Les partis demeurent divisés sur les leçons à tirer de l’offensive de l’OCDE contre le secret bancaire et des décisions du Conseil fédéral, qualifiées par Hans-Rudolf Merz d’«inconfortables, peu agréables, mais inévitables». La droite et la gauche en tirent des conclusions radicalement différentes. En accusant le Conseil fédéral de faiblesse, l’UDC se focalise sur des mesures de rétorsion à prendre contre l’Allemagne et l’UE en particulier. Les libéraux-radicaux et les démocrates-chrétiens attendent du Conseil fédéral une attitude offensive propre à rétablir l’attractivité de la place financière suisse. Les socialistes et les Verts, au contraire, voudraient en profiter pour abandonner définitivement le secret bancaire.

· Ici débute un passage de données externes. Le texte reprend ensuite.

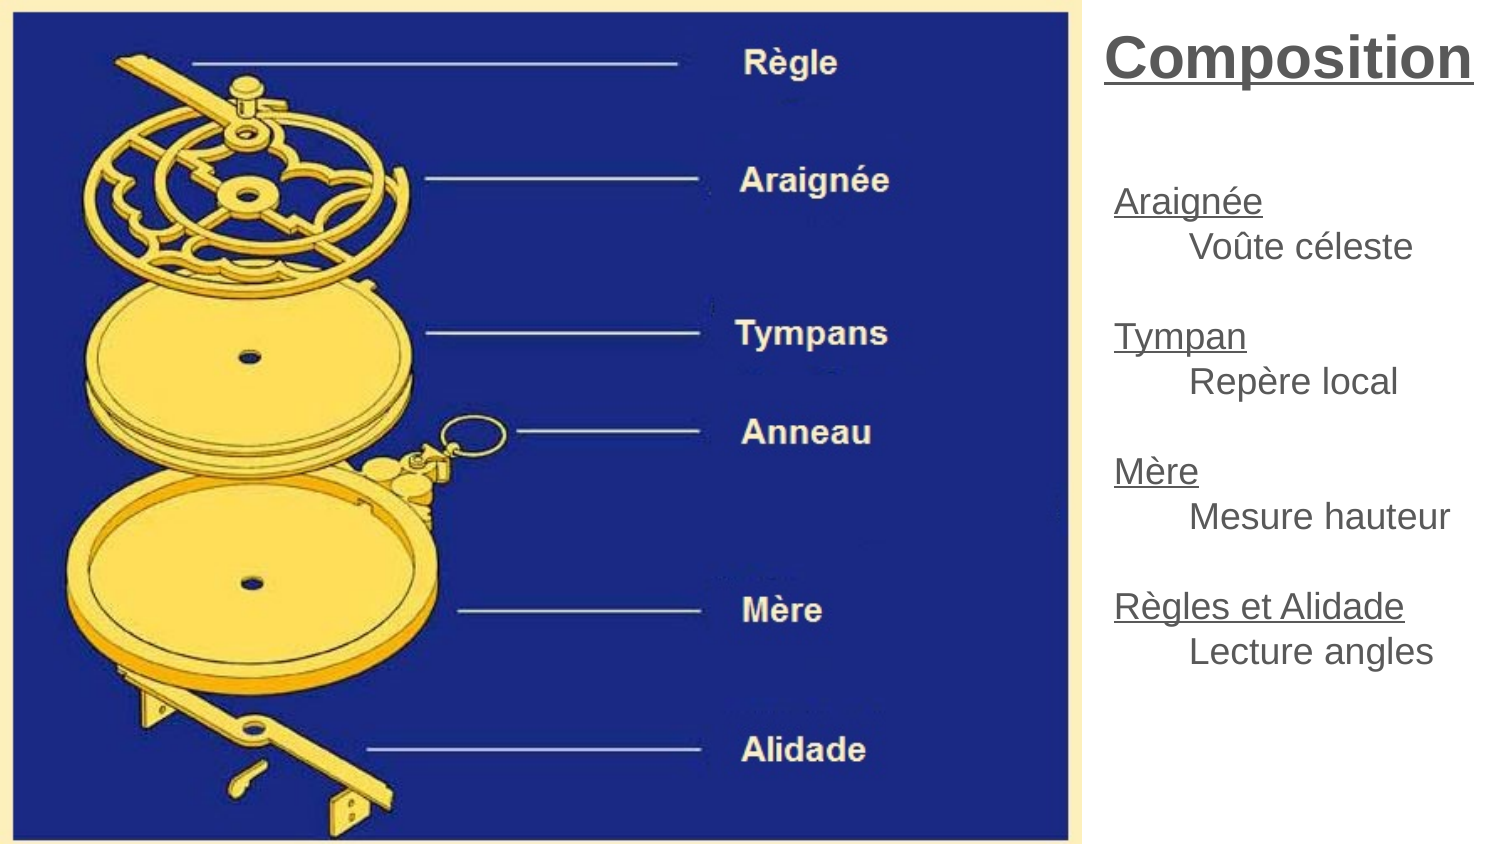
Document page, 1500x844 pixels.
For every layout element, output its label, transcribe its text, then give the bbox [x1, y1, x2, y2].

text_box Composition [1089, 3, 1492, 99]
picture [0, 0, 1082, 844]
text_box Araignée Voûte céleste Tympan Repère local Mère Mesure hauteur Règles et Alidade Lecture angles [1099, 161, 1471, 753]
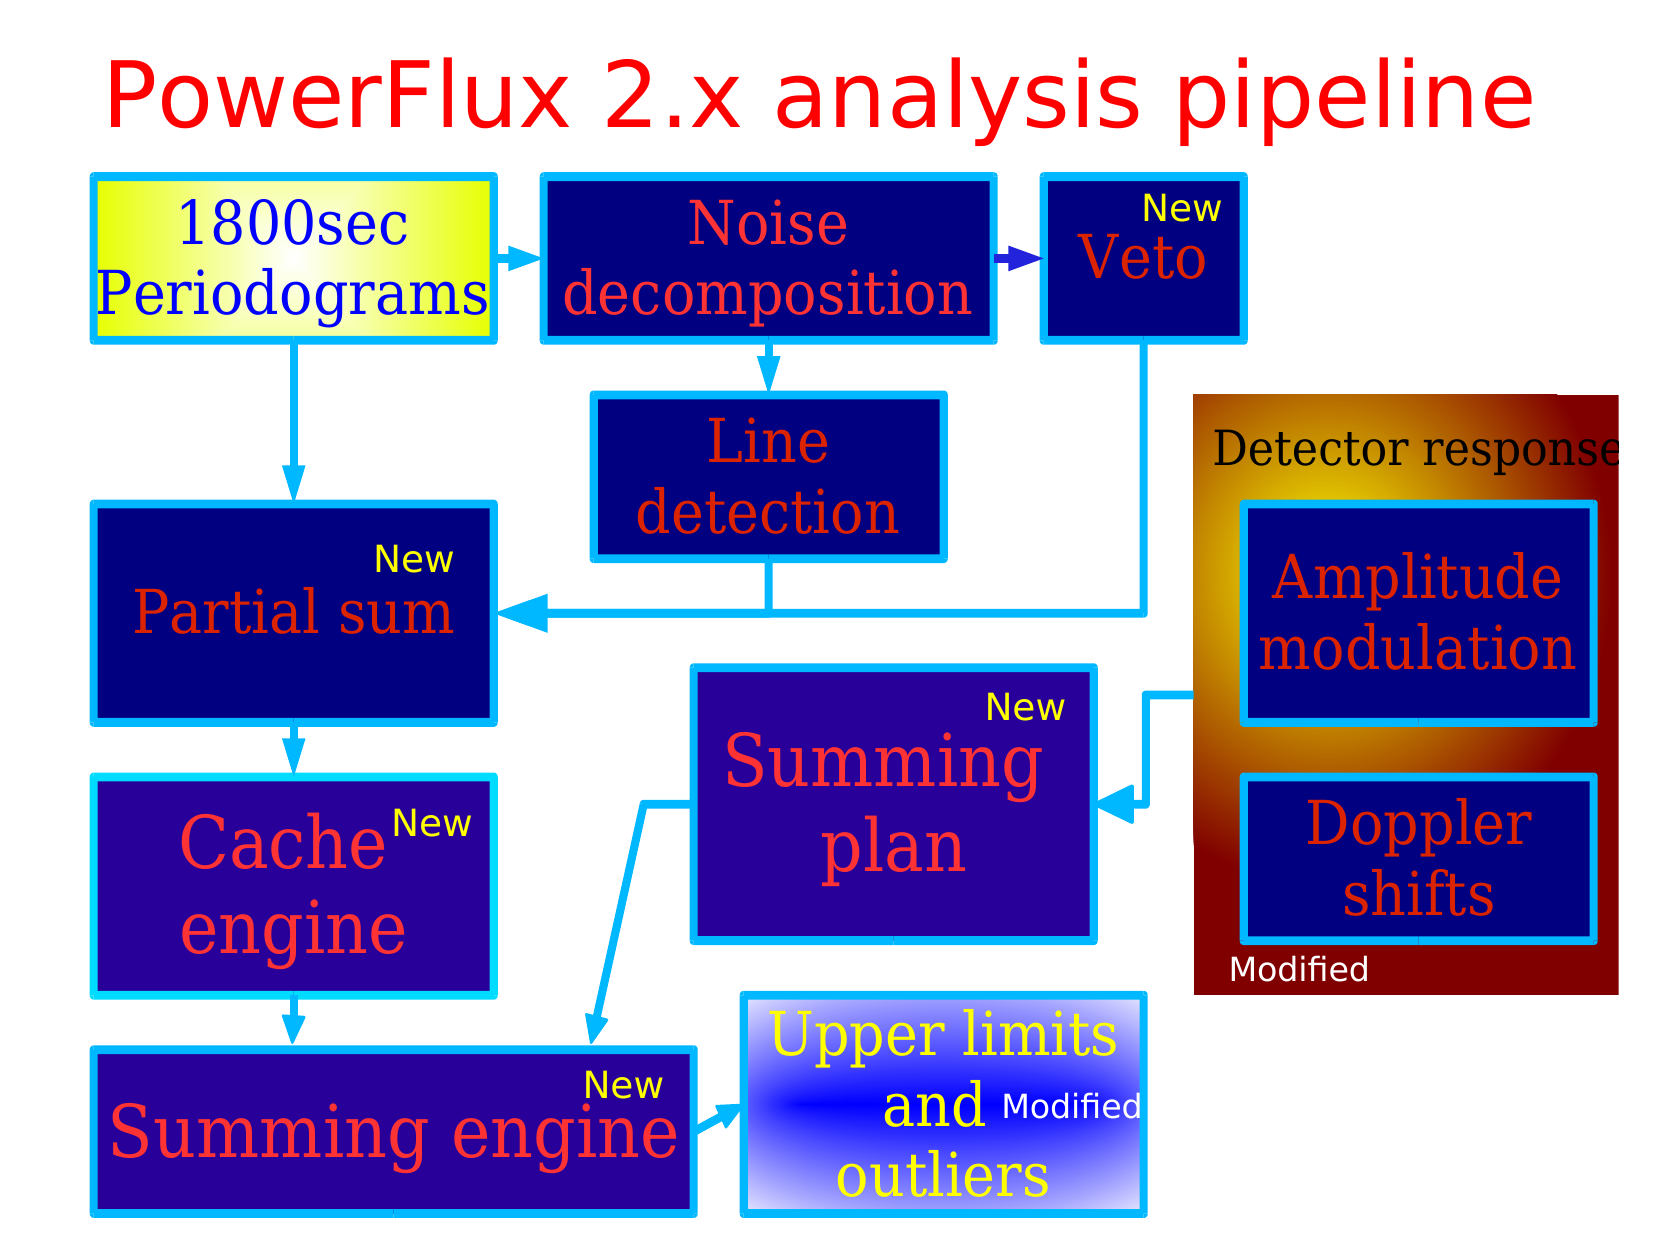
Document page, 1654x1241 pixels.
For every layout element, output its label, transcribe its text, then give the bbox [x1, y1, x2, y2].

title PowerFlux 2.x analysis pipeline [76, 0, 1565, 135]
text_box Modified [1213, 944, 1386, 998]
text_box Modified [986, 1081, 1158, 1135]
text_box New [376, 795, 488, 854]
text_box New [969, 679, 1082, 738]
text_box New [1126, 180, 1238, 240]
text_box New [567, 1057, 680, 1116]
text_box New [358, 531, 470, 590]
chart [22, 135, 1619, 1232]
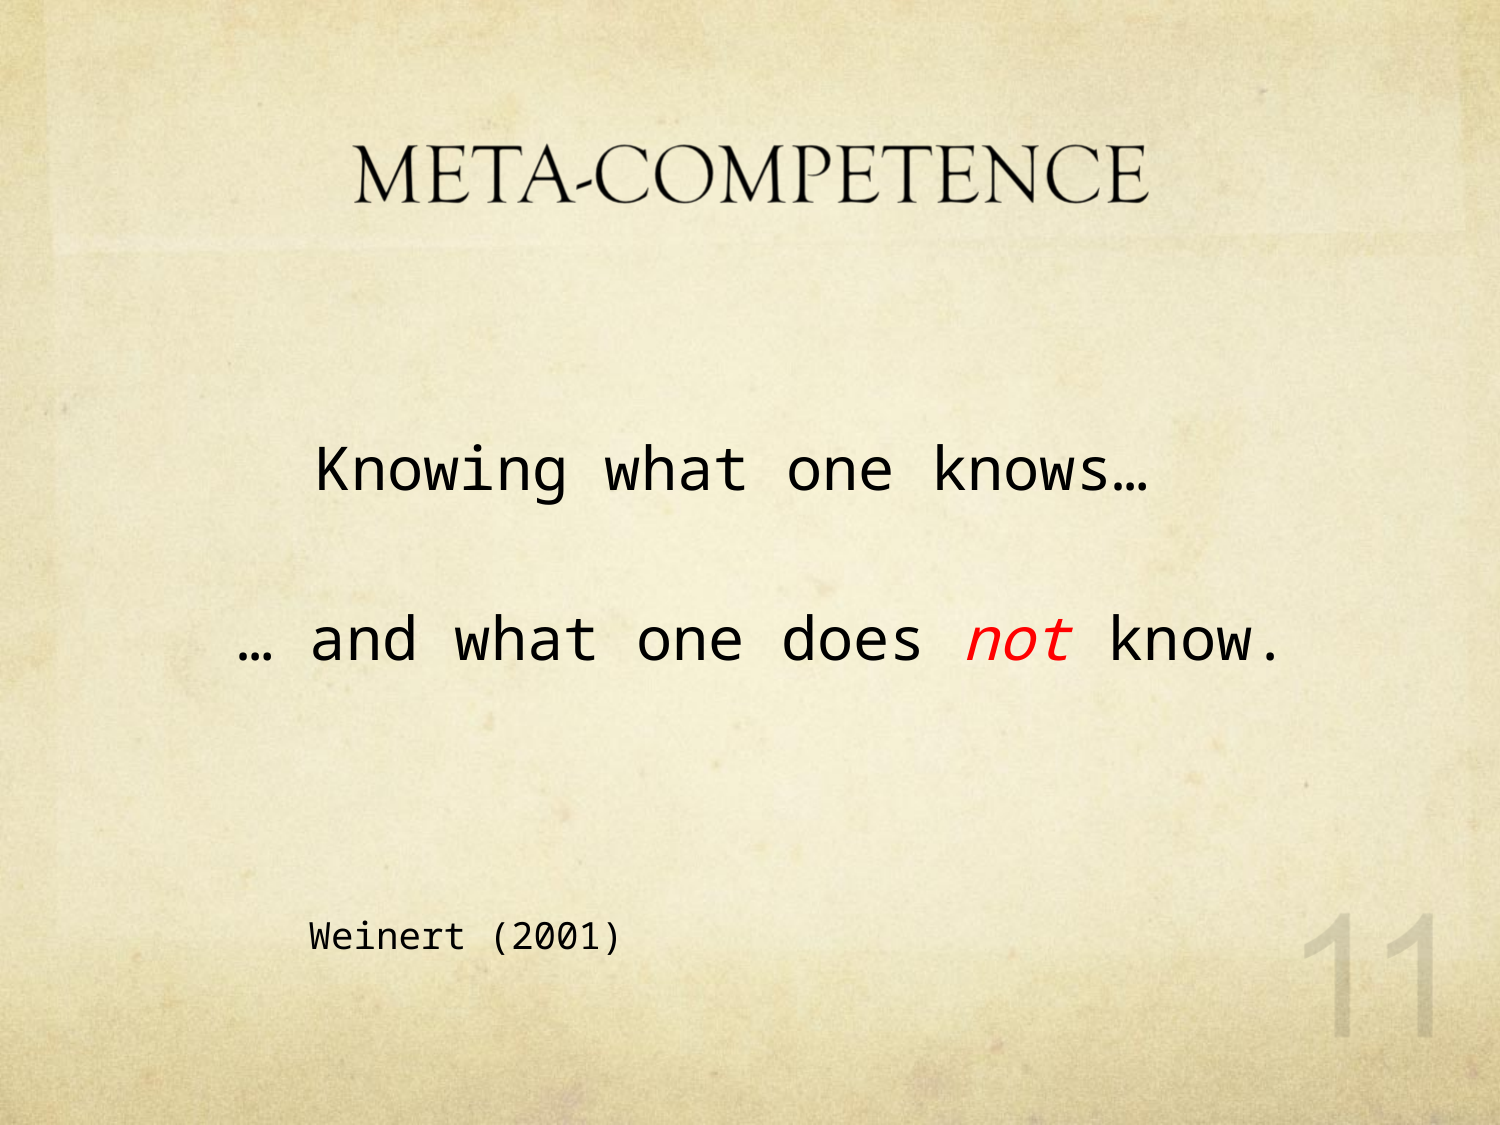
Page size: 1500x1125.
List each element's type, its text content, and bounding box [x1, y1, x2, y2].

Pas moins d’une quarantaine de conseillers nationaux sont montés à la tribune mercredi au cours d’un débat long de quatre heures qui tenait de l’exercice de thérapie de groupe destiné à traiter les conséquences d’un traumatisme national. De nombreux élus ont dénoncé les outrances verbales du ministre allemand des Finances en n’hésitant pas, pour certains, à tenir le même genre de langage. Peer Steinbrück incarne désormais pour les Suisses une nouvelle image du «méchant allemand». Au démocrate-chrétien saint-gallois Thomas Müller, il rappelle «cette génération d’Allemands qui se promenaient dans les rues il y a soixante ans avec des manteaux en cuir, des bottes et des brassards».

Rêves de vengeance

L’UDC a pu exhaler sa mauvaise humeur contre le Conseil fédéral, accusé sur tous les tons d’avoir manqué de courage, de s’être couché devant le chantage de l’OCDE et d’avoir fait des concessions sans nécessité aucune. Le peuple rattrapera, assure le Genevois Yves Nidegger, le faux pas du Conseil fédéral, en inscrivant le secret bancaire et la double incrimination dans la Constitution. Le groupe démocrate du centre rêve par ailleurs de vengeance et de mesures de rétorsion à prendre en priorité contre l’Allemagne et son ministre des Finances.

Les libéraux-radicaux ne sont pas absolument ravis, mais ne peuvent pas s’en prendre à leur conseiller fédéral. Ils peuvent l’exhorter, cependant, à montrer la plus grande fermeté à l’avenir et faire en sorte que l’échange d’informations à la demande soit le plus restrictif possible. Le Conseil fédéral doit également, exige le radical vaudois Charles Favre, présenter une stratégie pour développer l’attractivité de la place financière suisse, en adoptant de nouveaux instruments financiers et en adaptant certaines dispositions existantes, le droit de timbre, par exemple. «Nous pouvons vivre avec l’échange d’information à la demande, mais nous attendons une attitude offensive du Conseil fédéral», renchérit le Valaisan Christoph Darbellay. Pour le président du PDC, l’accord sur la fiscalité de l’épargne était le prix à payer pour le secret bancaire. Après les derniers événements, «il n’y a plus de raisons de prélever des impôts pour Sarkozy, Steinbrück et Brown».

Le PS ne tient pas au secret bancaire, mais reste préoccupé par la protection des données. Son président, Christian Levrat, exprime sa satisfaction de voir les choses clarifiées: «D’un côté, la protection des données est garantie et de l’autre, on lutte contre les tricheurs.» Lui aussi souhaite une attitude plus offensive de la part du Conseil fédéral. La Suisse devrait convoquer une conférence internationale sur la fiscalité. D’une façon générale, la gauche veut réserver le même traitement aux clients étrangers et suisses des banques helvétiques.

Enquête

Hans-Rudolf Merz s’est défendu comme il l’avait fait la veille devant le Conseil des Etats. L’OCDE a été instrumentalisée par le G20. «La Suisse savait, a-t-il plaidé, mais imaginez que nous ayons pris une telle décision en décembre, personne ne l’aurait compris.»

Comprendre le pourquoi, le quand et le comment des réactions du Conseil fédéral, c’est précisément ce que vont faire les commissions de gestion, qui ont institué mercredi un groupe de travail pour enquêter sur le comportement des autorités face à la crise financière, ainsi que sur le dossier UBS.